Information provided START

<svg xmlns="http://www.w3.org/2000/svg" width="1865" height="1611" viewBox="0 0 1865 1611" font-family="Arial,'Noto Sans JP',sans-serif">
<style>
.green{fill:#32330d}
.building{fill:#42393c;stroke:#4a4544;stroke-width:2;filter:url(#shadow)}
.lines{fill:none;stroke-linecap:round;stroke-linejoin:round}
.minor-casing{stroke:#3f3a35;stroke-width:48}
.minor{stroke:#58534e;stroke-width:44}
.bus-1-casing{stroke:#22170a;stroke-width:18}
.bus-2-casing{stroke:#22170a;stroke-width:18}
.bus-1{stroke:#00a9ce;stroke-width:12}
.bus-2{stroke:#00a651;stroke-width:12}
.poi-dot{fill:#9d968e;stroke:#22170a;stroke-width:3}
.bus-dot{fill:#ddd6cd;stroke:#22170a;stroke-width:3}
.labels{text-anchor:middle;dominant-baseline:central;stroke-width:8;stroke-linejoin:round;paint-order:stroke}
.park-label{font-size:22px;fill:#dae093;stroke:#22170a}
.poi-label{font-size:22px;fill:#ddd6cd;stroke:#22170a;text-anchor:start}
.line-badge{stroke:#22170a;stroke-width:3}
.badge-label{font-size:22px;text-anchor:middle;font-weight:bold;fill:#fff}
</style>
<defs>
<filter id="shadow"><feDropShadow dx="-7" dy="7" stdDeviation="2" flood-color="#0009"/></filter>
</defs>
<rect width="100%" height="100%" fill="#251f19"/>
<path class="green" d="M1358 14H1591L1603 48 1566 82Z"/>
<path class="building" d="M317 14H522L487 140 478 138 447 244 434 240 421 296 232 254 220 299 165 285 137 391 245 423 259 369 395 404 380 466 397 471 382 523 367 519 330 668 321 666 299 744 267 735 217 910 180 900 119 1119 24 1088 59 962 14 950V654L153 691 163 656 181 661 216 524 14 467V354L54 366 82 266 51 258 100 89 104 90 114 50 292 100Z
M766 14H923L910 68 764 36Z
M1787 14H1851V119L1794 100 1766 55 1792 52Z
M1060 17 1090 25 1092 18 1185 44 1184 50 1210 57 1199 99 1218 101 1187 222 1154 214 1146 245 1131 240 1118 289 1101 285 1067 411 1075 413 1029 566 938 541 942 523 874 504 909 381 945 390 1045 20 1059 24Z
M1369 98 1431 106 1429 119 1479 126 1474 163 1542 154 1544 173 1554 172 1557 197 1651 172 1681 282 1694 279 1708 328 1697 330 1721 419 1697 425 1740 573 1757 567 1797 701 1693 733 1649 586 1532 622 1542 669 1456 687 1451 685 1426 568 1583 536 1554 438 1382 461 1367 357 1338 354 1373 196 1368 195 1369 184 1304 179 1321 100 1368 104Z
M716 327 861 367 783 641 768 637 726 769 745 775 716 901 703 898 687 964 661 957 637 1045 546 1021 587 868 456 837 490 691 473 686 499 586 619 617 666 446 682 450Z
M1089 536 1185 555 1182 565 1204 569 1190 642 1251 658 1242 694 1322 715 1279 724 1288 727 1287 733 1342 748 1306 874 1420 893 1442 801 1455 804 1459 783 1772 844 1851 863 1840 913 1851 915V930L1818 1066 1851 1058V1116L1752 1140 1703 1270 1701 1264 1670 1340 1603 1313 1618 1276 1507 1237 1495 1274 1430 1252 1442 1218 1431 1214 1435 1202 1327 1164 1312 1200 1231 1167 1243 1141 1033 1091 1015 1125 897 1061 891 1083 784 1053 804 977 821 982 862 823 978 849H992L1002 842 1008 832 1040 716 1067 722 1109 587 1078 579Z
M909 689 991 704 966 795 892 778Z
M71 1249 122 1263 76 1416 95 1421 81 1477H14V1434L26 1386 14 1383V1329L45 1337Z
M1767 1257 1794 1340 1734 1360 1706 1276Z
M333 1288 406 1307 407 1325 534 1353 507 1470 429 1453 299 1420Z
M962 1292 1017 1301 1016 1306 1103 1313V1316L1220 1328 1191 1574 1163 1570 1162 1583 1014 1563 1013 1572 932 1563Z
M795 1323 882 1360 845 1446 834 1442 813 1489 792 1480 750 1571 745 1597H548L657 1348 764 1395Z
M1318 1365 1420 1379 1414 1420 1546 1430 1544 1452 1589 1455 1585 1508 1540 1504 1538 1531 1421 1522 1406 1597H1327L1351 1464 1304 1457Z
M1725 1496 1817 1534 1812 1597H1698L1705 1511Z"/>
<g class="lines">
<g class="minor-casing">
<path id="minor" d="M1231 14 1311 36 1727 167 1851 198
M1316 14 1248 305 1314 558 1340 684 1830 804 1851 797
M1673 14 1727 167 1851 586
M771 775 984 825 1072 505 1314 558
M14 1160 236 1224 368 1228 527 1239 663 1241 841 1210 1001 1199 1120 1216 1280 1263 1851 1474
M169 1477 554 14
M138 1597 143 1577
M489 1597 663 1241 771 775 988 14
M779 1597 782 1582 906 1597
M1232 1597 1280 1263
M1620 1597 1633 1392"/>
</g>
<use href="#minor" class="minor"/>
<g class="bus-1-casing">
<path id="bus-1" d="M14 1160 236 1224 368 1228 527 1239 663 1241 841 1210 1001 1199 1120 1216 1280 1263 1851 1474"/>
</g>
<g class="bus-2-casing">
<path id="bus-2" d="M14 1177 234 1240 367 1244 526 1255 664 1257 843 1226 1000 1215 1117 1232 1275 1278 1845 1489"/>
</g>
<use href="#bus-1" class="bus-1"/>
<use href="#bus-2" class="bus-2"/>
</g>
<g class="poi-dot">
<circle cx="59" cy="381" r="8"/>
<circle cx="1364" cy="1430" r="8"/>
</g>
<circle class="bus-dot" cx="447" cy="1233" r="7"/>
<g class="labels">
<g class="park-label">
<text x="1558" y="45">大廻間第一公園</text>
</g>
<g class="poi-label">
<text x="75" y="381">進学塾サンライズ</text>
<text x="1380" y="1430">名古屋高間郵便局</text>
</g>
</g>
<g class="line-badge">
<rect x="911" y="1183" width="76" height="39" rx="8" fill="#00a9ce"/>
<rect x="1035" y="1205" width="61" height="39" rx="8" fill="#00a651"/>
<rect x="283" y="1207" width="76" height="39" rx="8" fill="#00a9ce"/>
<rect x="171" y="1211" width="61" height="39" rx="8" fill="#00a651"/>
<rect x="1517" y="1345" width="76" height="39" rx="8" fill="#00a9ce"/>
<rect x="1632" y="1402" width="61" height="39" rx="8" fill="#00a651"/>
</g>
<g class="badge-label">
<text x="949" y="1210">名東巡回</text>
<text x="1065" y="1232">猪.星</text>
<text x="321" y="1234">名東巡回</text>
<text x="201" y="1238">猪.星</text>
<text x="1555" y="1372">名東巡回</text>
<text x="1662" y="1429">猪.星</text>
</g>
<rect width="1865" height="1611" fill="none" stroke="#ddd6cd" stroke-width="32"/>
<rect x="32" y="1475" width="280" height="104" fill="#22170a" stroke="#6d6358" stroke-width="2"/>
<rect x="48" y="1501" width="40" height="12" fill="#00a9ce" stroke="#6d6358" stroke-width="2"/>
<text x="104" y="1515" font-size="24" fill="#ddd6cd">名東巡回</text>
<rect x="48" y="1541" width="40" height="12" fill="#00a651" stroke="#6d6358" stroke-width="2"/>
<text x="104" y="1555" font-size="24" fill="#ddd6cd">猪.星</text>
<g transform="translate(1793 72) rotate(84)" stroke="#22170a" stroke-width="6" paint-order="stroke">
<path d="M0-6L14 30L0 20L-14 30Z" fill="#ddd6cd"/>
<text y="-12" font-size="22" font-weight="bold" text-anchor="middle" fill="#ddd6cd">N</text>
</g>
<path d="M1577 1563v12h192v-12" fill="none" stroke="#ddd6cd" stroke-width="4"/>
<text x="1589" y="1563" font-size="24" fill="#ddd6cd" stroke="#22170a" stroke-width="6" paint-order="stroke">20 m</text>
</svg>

Information provided END

Exercise details: What lines hold the string "filter"? Pick them out of the data.

Response:
.building{fill:#42393c;stroke:#4a4544;stroke-width:2;filter:url(#shadow)}
<filter id="shadow"><feDropShadow dx="-7" dy="7" stdDeviation="2" flood-color="#0009"/></filter>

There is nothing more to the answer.